Berlin

Day One

I flew into Tegel airport, a hopelessly outmoded airport left over from the Cold War days, rented my car, and met up with my friend Anamarie at her house in Zehlendorf. It rained heavily all afternoon, so we went to the Martin-Gropius-Bau (museum) to see the Robert Polidori show. I have long admired Polidori’s architectural photography and have two of his books. There is a strong formal rigor to his compositions, which anchors the lush colors of old Havana or the acidy greens and purples of abandoned Chernobyl. This was the first time I’d seen his large prints–size being the rage these days–but appropriate, perhaps, for his work. The prints appeared to be conventional c-prints mounted on plexi or some other backing and then floated inside a frame. It is clear that the prints were made from digital scans, the tonal range often a bit unbelievable–shadows too open, highlights too closed, colors too saturated, separate surfaces too well delineated. Sometimes it gave his images a Vermeer-like photo-realism, which was enhanced in the Versailles pictures by the side light and glimpses of other rooms through doorways. But was this quality intentional? Would the prints have worked just as well with a lighter hand in Photoshop?

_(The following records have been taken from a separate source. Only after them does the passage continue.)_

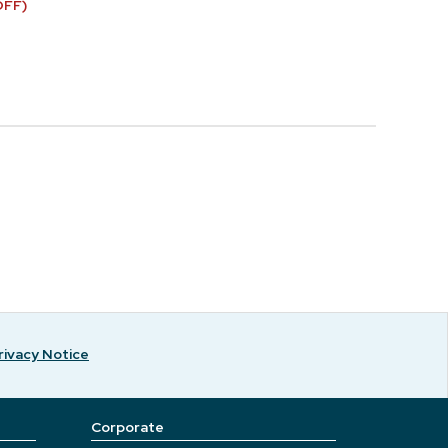
OFF)
rivacy Notice
Corporate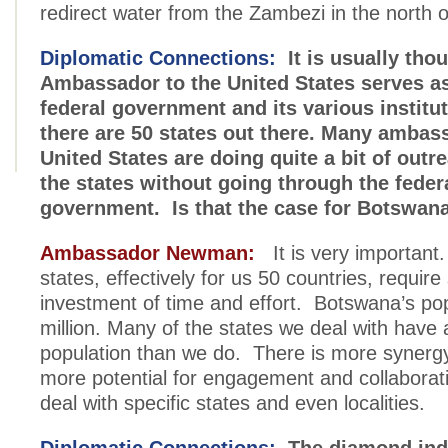
redirect water from the Zambezi in the north 
Diplomatic Connections:
It is usually thou
Ambassador to the United States serves as 
federal government and its various institu
there are 50 states out there. Many ambas
United States are doing quite a bit of outre
the states without going through the feder
government. Is that the case for Botswan
Ambassador Newman:
It is very important.
states, effectively for us 50 countries, require
investment of time and effort. Botswana’s pop
million. Many of the states we deal with have 
population than we do. There is more syner
more potential for engagement and collabora
deal with specific states and even localities.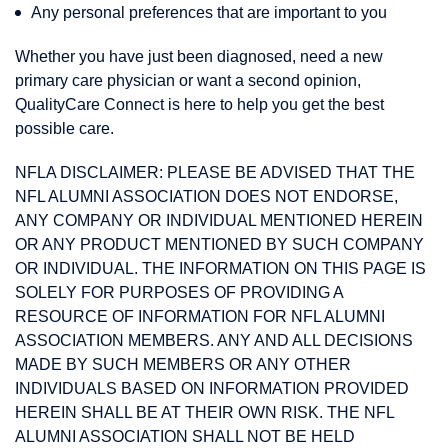
Any personal preferences that are important to you
Whether you have just been diagnosed, need a new
primary care physician or want a second opinion,
QualityCare Connect is here to help you get the best
possible care.
NFLA DISCLAIMER: PLEASE BE ADVISED THAT THE
NFL ALUMNI ASSOCIATION DOES NOT ENDORSE,
ANY COMPANY OR INDIVIDUAL MENTIONED HEREIN
OR ANY PRODUCT MENTIONED BY SUCH COMPANY
OR INDIVIDUAL. THE INFORMATION ON THIS PAGE IS
SOLELY FOR PURPOSES OF PROVIDING A
RESOURCE OF INFORMATION FOR NFL ALUMNI
ASSOCIATION MEMBERS. ANY AND ALL DECISIONS
MADE BY SUCH MEMBERS OR ANY OTHER
INDIVIDUALS BASED ON INFORMATION PROVIDED
HEREIN SHALL BE AT THEIR OWN RISK. THE NFL
ALUMNI ASSOCIATION SHALL NOT BE HELD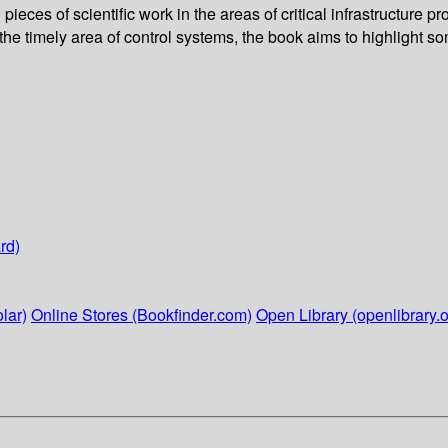
ieces of scientific work in the areas of critical infrastructure
he timely area of control systems, the book aims to highlight s
rd)
lar)
Online Stores (Bookfinder.com)
Open Library (openlibrary.o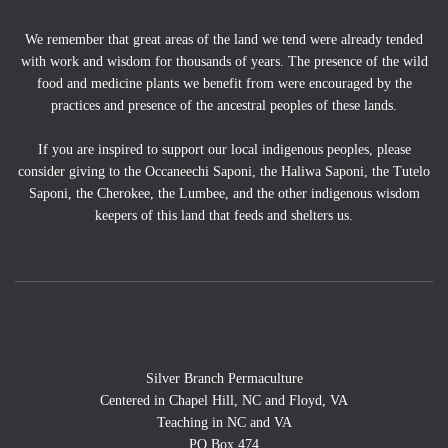
We remember that great areas of the land we tend were already tended
with work and wisdom for thousands of years. The presence of the wild
food and medicine plants we benefit from were encouraged by the
practices and presence of the ancestral peoples of these lands.
If you are inspired to support our local indigenous peoples, please
consider giving to the Occaneechi Saponi, the Haliwa Saponi, the Tutelo
Saponi, the Cherokee, the Lumbee, and the other indigenous wisdom
keepers of this land that feeds and shelters us.
Silver Branch Permaculture
Centered in Chapel Hill, NC and Floyd, VA
Teaching in NC and VA
PO Box 474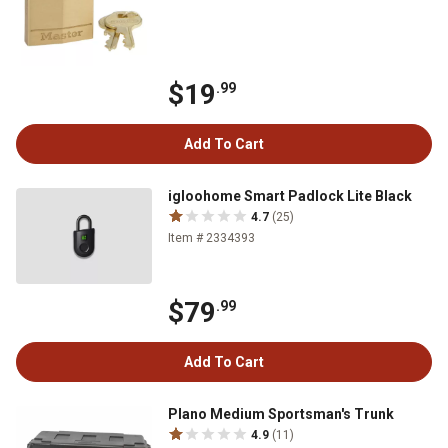
$19
.99
Add To Cart
igloohome Smart Padlock Lite Black
4.7
(25)
Item # 2334393
$79
.99
Add To Cart
Plano Medium Sportsman's Trunk
4.9
(11)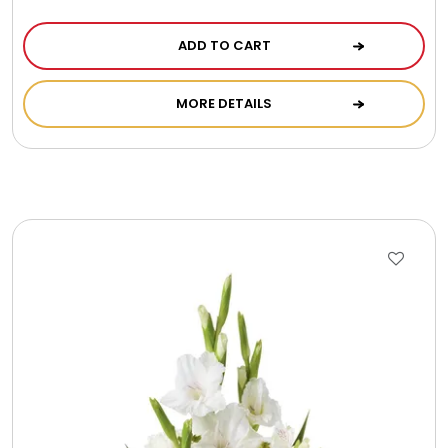
ADD TO CART
MORE DETAILS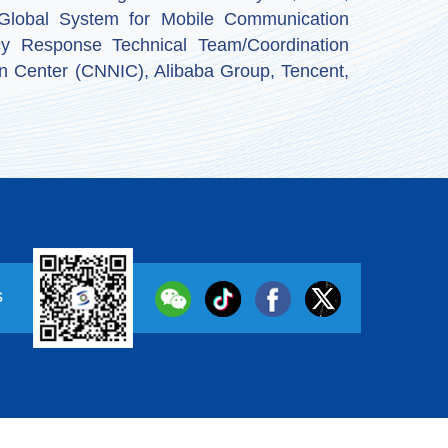
by Global System for Mobile Communication
y Response Technical Team/Coordination
n Center (CNNIC), Alibaba Group, Tencent,
s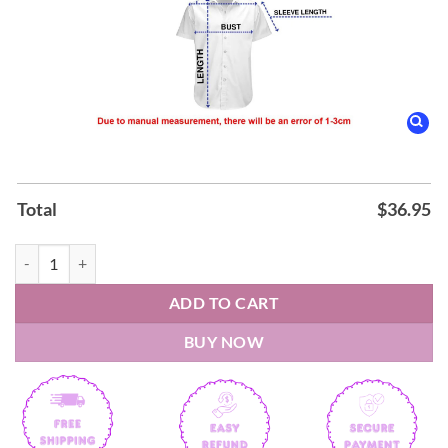
Total
$
36.95
Barry White Can’t Get Enough Hawaiian Shirt quantity
ADD TO CART
BUY NOW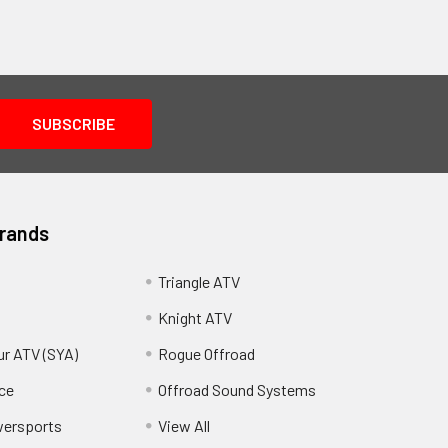
Brands
Triangle ATV
Knight ATV
ur ATV (SYA)
Rogue Offroad
ce
Offroad Sound Systems
wersports
View All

Polidori at the Martin-Gropius-Bau, large digital prints

The Martin-Gropius-Bau spaces were haphazardly lit, and I fought reflections constantly, but the older architecture of the galleries suited the images fine. I could have used fewer prints, however, and wish the exhibit had stayed exclusively with the Havana, Chernobyl, and Versailles images. Two extremely large images, digitally rendered more coarsely than the others, were completely unnecessary and should have been left out. I enjoyed the exhibit, despite the above complaints, but I prefer Polidori’s books and seeing his color spreads leap out of the black and white print of the New Yorker magazine.